PRÜFUNGSMASSSTAB DES KAMMERGERICHTS

Die lebhafte Diskussion um den strafrechtlichen Umgang mit den „Klimakleber-Fällen“ fand ihren kleinen Höhepunkt in der Äußerung von Herrn Sandherr, jedenfalls als Zeitungsleser läge die Einordnung der „Letzten Generation“ als kriminelle Vereinigung i.S.d. § 129 StGB nahe. Der Hinweis eines Teilnehmers, dass die Berliner Staatsanwaltschaft die Anwendbarkeit des § 129 StGB auf „Klimakleber“ inzwischen mehrfach geprüft und wegen Fehlens des ungeschriebenen Tatbestandsmerkmals der Erheblichkeit verneint habe, bildete das passende Schlusswort dieser Diskussion und ermöglichte den Übergang zu dem Thema „Prüfungsmaßstab des Kammergerichts“. Konkret ging es um die Frage, inwiefern das Revisionsgericht die Verwerflichkeitsprüfung i.R.v. § 240 StGB durchführen kann bzw. darf und wie hier Rechts- und Tatsachenfragen zu unterschieden sind. Herr Sandherr ließ durchblicken, dass die Meinungen hierzu auch in seinem Senat auseinandergehen. Er selber tendiere jedoch dazu, die Verwerflichkeitsprüfung als eine Rechtsfrage einzuordnen, die vollumfänglich überprüft werden kann.

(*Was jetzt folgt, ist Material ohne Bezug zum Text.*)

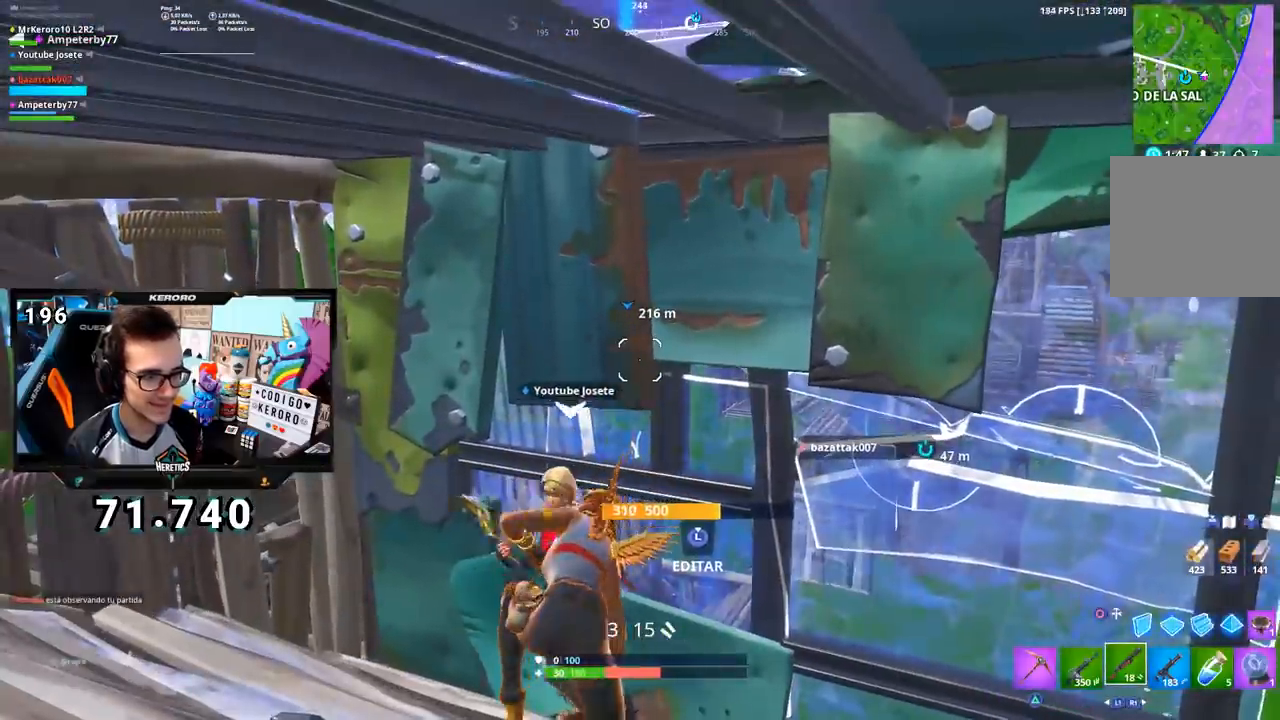
{"buttons": [], "left_stick": "right", "right_stick": "center", "events": []}
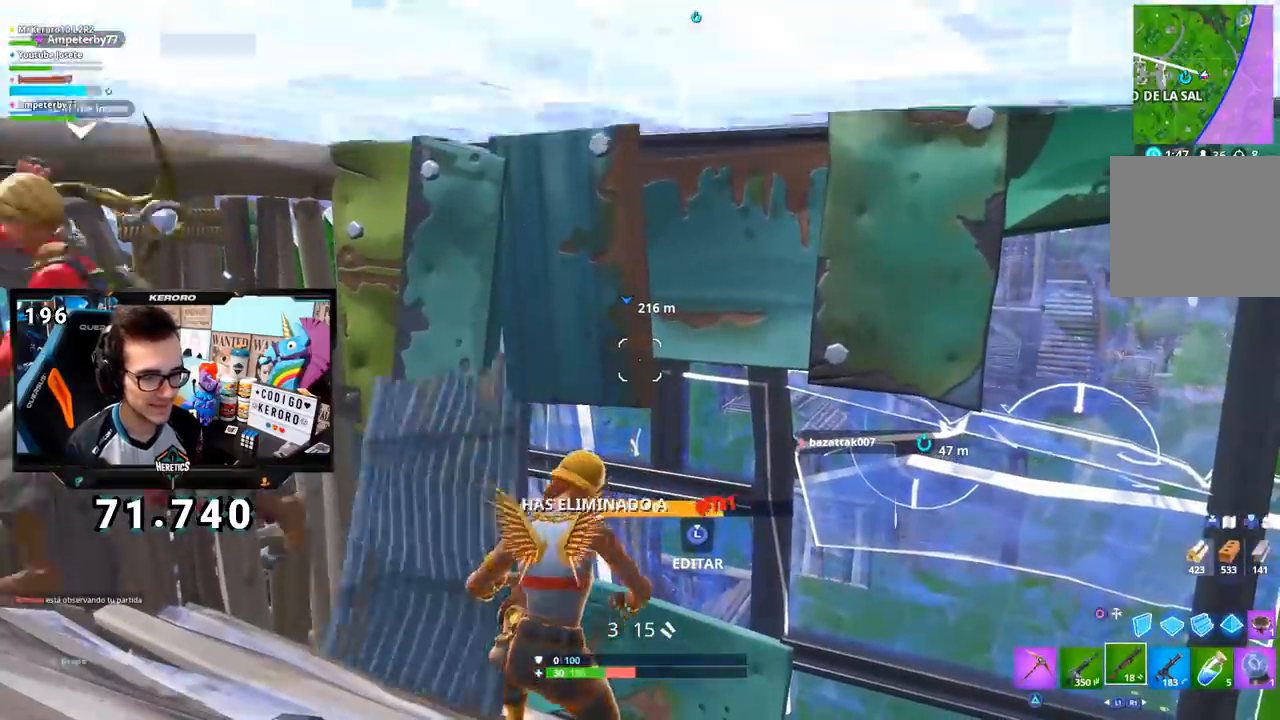
{"buttons": [], "left_stick": "right", "right_stick": "center", "events": [[166, "R1", "down"], [250, "R1", "up"], [350, "right_stick", "down-right"], [500, "right_stick", "center"]]}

„DAS RASEN ALLEIN IST NICHT STRAFBAR“

Den zweiten strafrechtlichen Themenschwerpunkt von Herrn Sandherr bildeten zwei sogenannte Raser-Fälle, die jüngst in seinem Senat entschieden wurden. In beiden Fällen ging es um die Frage, unter welchen Voraussetzungen sogenannte Alleinrennen (quasi ein Rennen gegen sich selbst) von § 315d StGB erfasst werden.

„Im konkreten Fall beschrieben die Urteilsgründe des Amtsgerichts nicht das Fahrverhalten des Angeklagten, sondern das Fahrverhalten des den Angeklagten verfolgenden Polizeifahrzeugs“

In seiner jüngsten Entscheidung vom 1. März 2024 (3 ORs 16/24) gibt das Kammergericht eine präzise Gebrauchsanweisung an die Hand, um den Lebenssachverhalt „Alleinrennen“ revisionsfest unter § 315d StGB zu fassen, und betont, dass Urteilsfeststellungen unbedingt Schilderungen zur Fahrweise des Angeklagten enthalten müssen. Hierfür genügt es zum Beispiel nicht, allein das Fahrverhalten des Polizeifahrzeugs zu schildern – gleich wie detailliert diese Schilderung ist. Im konkreten Fall beschrieben die Urteilsgründe des Amtsgerichts in weiten Teilen nicht das Fahrverhalten des Angeklagten, sondern das Fahrverhalten des den Angeklagten verfolgenden Polizeifahrzeugs. Da es dem Kammergericht als Revisionsgericht versperrt ist, daraus zu erschließen, welches tatsächliche Verhalten des Angeklagten aus der Fahrweise des Polizeifahrzeugs abgeleitet werden kann (das Amtsgericht hätte dies freilich tun können und müssen), war das Urteil aufzuheben und die Sache an eine andere Abteilung des Amtsgerichts zur neuen Verhandlung und Entscheidung zurückzuverweisen.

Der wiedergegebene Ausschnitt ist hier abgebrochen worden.